Administration with Food, Fluids, and Concomitant Medications

Patients should drink fluids liberally while taking levofloxacin to avoid formation of a highly concentrated urine and crystal formation in the urine.

Drug Interactions with Insulin, Oral Hypoglycemic Agents, and Warfarin

Patients should be informed that if they are diabetic and are being treated with insulin or an oral hypoglycemic agent and a hypoglycemic reaction occurs, they should discontinue levofloxacin and consult a physician.

Patients should be informed that concurrent administration of warfarin and levofloxacin has been associated with increases of the International Normalized Ratio (INR) or prothrombin time and clinical episodes of bleeding.

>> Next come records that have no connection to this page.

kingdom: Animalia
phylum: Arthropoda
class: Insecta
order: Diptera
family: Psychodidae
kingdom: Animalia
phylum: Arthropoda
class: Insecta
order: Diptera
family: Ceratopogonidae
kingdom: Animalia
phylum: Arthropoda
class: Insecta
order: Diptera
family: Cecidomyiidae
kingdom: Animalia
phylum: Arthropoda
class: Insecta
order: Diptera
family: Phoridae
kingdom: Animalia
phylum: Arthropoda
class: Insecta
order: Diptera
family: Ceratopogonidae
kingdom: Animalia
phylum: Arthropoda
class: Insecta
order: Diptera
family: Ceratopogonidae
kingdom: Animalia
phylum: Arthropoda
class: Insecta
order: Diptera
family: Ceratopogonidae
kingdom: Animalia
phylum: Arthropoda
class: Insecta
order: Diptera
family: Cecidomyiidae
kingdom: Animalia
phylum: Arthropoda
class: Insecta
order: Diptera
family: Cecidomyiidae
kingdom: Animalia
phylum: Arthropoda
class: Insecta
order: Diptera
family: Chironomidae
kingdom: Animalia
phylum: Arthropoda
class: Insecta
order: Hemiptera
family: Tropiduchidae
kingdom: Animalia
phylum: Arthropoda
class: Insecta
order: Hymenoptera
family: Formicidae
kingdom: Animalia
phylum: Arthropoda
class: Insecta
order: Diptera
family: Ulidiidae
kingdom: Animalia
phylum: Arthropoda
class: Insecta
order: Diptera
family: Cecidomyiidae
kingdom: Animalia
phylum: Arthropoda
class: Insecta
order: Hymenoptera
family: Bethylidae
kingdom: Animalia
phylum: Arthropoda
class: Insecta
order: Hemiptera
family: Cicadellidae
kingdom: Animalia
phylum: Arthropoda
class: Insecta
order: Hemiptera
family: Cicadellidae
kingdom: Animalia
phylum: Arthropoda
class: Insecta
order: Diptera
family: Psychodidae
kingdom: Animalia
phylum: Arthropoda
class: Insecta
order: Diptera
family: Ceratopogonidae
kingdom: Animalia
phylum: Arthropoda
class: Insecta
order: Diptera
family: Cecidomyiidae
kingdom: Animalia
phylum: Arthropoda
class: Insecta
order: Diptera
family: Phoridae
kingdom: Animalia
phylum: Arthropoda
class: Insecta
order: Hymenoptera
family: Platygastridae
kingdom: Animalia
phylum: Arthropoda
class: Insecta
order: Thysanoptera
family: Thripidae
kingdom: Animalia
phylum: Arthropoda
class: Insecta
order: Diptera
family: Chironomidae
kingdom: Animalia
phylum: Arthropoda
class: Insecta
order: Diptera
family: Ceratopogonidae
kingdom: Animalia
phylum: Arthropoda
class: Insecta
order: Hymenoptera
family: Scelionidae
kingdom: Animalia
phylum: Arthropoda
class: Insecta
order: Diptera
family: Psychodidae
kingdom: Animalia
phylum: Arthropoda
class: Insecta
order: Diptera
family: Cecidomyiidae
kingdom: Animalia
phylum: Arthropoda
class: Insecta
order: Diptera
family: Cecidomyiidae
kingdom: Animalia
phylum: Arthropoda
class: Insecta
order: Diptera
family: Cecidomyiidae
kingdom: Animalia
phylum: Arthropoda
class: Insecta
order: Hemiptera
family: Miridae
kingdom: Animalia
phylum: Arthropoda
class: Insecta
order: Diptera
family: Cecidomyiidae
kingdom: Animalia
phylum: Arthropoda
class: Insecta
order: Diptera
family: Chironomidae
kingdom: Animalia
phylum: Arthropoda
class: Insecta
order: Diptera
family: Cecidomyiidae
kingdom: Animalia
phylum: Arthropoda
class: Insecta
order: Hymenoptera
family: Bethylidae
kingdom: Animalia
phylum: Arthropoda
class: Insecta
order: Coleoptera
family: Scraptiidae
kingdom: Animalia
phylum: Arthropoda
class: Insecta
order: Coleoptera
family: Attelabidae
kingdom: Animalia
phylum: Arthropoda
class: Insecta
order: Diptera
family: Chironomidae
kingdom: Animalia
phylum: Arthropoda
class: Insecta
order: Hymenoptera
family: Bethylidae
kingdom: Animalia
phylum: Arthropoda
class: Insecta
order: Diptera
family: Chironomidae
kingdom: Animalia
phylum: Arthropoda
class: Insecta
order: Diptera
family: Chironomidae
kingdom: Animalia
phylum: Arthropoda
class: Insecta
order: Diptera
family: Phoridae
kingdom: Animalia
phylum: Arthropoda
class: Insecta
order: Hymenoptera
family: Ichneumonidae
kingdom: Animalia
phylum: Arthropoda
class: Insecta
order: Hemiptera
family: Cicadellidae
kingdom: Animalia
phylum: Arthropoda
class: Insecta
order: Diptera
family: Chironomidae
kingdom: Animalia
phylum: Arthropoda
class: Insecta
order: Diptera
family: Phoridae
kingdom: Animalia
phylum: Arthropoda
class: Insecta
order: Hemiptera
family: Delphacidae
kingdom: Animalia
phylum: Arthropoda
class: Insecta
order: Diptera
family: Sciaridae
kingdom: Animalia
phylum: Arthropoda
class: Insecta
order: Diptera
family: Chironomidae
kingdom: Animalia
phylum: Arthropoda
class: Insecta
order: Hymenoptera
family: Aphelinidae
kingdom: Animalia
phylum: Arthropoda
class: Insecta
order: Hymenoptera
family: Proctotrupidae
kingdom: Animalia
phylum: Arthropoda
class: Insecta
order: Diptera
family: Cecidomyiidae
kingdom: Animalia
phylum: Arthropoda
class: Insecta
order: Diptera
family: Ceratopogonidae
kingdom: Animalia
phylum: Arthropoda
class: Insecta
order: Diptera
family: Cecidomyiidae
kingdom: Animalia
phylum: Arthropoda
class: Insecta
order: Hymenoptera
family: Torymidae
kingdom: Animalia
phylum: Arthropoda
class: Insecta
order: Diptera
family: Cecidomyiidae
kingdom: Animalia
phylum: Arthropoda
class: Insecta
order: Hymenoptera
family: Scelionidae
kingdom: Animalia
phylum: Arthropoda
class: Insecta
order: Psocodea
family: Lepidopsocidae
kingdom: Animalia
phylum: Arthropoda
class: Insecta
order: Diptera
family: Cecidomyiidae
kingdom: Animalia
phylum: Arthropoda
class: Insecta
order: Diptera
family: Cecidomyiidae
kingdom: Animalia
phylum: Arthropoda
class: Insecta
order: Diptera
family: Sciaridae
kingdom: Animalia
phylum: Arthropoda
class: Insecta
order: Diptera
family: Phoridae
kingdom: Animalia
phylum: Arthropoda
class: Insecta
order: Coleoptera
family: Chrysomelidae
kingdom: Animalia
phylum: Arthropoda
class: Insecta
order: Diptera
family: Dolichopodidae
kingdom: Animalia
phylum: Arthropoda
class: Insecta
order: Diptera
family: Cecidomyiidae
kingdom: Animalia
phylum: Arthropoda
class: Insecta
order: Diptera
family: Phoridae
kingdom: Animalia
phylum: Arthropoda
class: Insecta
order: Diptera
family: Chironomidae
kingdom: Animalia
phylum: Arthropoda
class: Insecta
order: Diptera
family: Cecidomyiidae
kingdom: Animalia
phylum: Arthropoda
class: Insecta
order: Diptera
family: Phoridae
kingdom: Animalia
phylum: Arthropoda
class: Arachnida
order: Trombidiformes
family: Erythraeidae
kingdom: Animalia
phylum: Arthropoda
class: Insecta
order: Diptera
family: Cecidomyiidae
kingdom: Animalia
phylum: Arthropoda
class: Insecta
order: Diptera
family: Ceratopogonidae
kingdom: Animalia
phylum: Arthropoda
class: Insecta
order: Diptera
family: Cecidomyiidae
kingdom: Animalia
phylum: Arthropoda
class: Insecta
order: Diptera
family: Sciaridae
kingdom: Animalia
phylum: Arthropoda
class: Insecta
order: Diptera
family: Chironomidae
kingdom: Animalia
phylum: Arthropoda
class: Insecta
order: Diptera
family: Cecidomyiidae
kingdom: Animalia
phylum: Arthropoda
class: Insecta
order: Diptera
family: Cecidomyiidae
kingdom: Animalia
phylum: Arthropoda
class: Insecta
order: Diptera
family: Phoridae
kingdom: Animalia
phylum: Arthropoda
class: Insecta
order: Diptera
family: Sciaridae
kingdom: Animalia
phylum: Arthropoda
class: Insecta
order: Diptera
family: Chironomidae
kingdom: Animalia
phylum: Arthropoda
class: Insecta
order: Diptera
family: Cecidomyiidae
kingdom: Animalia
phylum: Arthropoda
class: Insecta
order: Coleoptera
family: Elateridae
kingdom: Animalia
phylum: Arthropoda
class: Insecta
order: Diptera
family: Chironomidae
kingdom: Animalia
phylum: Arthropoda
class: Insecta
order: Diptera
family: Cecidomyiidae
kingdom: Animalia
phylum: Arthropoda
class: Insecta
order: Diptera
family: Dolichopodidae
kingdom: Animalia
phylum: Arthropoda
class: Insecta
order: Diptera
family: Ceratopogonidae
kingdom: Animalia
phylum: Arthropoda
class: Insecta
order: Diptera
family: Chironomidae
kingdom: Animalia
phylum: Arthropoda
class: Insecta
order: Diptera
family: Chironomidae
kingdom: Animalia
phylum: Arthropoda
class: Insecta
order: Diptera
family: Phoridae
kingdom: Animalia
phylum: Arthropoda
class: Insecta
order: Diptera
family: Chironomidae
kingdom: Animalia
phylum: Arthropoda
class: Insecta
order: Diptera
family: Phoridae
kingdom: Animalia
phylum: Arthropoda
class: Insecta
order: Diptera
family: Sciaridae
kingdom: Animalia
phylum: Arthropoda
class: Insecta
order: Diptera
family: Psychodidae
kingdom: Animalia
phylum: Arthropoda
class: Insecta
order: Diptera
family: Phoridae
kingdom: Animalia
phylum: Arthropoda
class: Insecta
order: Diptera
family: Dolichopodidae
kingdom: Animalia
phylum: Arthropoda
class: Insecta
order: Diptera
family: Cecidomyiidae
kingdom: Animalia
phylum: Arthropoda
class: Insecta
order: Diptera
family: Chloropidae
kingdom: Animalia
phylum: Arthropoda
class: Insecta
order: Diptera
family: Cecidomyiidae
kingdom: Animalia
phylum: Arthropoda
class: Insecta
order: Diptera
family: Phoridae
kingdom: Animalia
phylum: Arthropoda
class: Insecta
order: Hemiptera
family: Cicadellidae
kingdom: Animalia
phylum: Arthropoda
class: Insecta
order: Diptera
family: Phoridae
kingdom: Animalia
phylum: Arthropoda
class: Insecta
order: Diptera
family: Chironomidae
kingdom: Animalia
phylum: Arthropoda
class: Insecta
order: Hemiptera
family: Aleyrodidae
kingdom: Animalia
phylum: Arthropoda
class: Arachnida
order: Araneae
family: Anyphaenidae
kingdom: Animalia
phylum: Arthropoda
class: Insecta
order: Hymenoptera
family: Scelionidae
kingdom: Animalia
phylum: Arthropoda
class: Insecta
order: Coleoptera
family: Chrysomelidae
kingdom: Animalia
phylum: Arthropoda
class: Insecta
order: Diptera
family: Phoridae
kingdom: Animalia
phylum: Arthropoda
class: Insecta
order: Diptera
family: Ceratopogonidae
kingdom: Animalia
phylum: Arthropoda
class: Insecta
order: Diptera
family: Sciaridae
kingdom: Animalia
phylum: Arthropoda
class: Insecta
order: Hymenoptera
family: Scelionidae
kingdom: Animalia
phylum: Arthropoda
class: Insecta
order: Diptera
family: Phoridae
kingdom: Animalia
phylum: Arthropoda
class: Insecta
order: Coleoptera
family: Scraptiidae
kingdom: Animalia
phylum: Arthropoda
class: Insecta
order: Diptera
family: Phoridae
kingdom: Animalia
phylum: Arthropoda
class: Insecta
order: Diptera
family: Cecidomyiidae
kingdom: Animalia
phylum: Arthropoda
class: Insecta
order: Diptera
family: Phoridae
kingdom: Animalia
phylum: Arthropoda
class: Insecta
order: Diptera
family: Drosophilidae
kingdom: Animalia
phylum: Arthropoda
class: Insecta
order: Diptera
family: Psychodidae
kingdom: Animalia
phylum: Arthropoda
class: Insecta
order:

Patients should notify their physician if they are taking warfarin, be monitored for evidence of bleeding, and also have their anticoagulation tests closely monitored while taking warfarin concomitantly.

Plague and Anthrax Studies

Patients given levofloxacin for these conditions should be informed that efficacy studies could not be conducted in humans for ethical and feasibility reasons. Therefore, approval for these conditions was based on efficacy studies conducted in animals.